TASK INSTRUCTIONS: Everything in the listing below except the pictures should be reproduced exactly.

DATA EXTRACT:
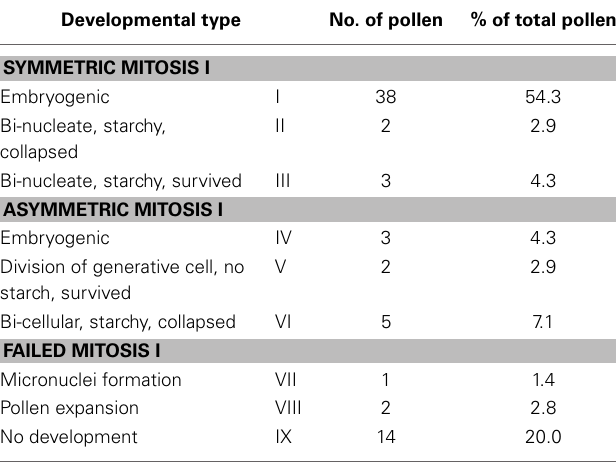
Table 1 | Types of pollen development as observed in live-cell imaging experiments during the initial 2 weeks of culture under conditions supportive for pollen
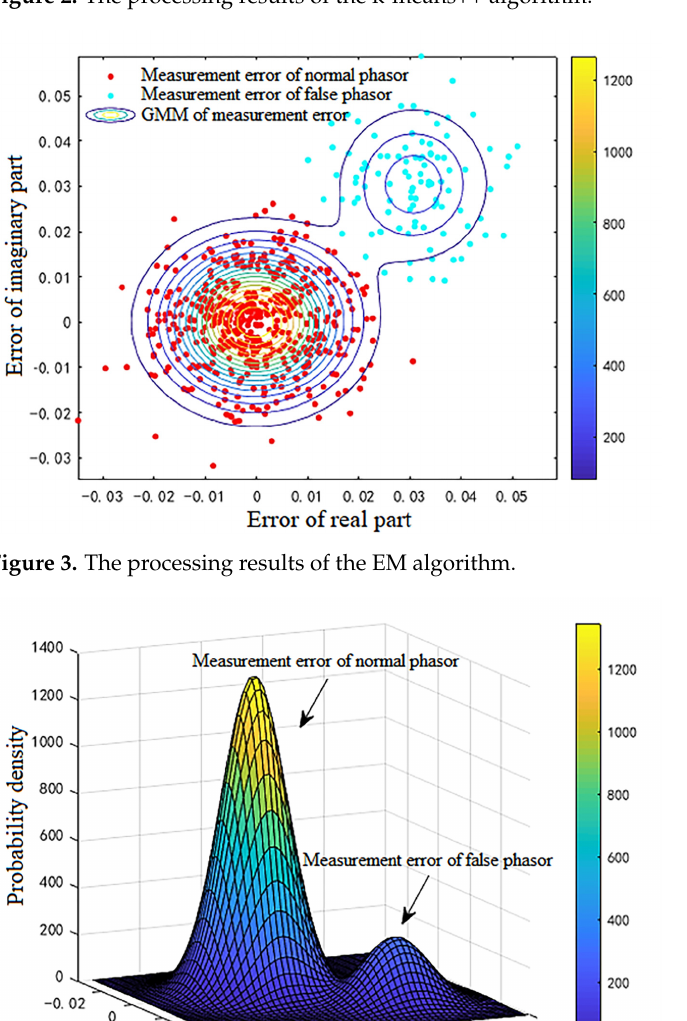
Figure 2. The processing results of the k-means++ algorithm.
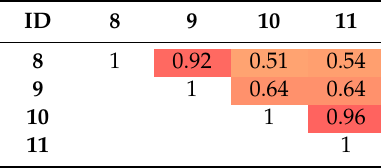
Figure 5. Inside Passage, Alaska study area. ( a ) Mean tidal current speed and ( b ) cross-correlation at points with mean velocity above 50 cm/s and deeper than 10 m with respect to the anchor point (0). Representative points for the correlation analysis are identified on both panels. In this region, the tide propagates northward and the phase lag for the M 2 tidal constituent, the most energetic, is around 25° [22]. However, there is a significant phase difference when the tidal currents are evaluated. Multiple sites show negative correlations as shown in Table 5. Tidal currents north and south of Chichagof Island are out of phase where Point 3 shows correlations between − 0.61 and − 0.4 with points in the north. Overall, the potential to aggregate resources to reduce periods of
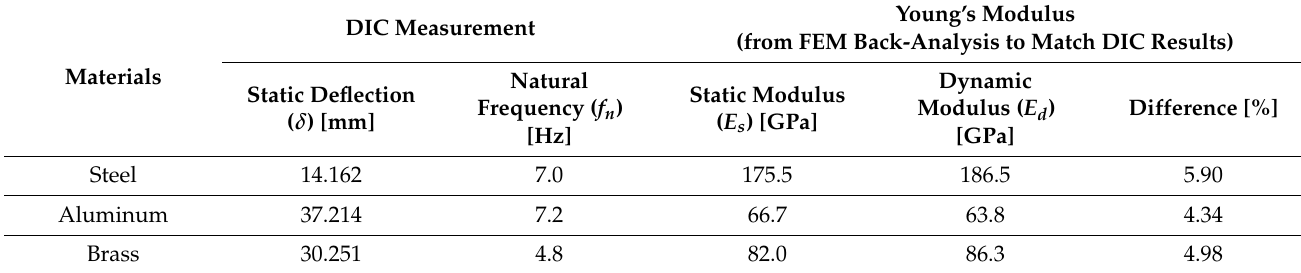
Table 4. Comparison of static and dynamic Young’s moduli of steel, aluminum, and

EXPECTED OUTPUT:
Table 1 | Types of pollen development as observed in live-cell imaging experiments during the initial 2 weeks of culture under conditions supportive for pollen
Figure 2. The processing results of the k-means++ algorithm.
Figure 5. Inside Passage, Alaska study area. ( a ) Mean tidal current speed and ( b ) cross-correlation at points with mean velocity above 50 cm/s and deeper than 10 m with respect to the anchor point (0). Representative points for the correlation analysis are identified on both panels. In this region, the tide propagates northward and the phase lag for the M 2 tidal constituent, the most energetic, is around 25° [22]. However, there is a significant phase difference when the tidal currents are evaluated. Multiple sites show negative correlations as shown in Table 5. Tidal currents north and south of Chichagof Island are out of phase where Point 3 shows correlations between − 0.61 and − 0.4 with points in the north. Overall, the potential to aggregate resources to reduce periods of
Table 4. Comparison of static and dynamic Young’s moduli of steel, aluminum, and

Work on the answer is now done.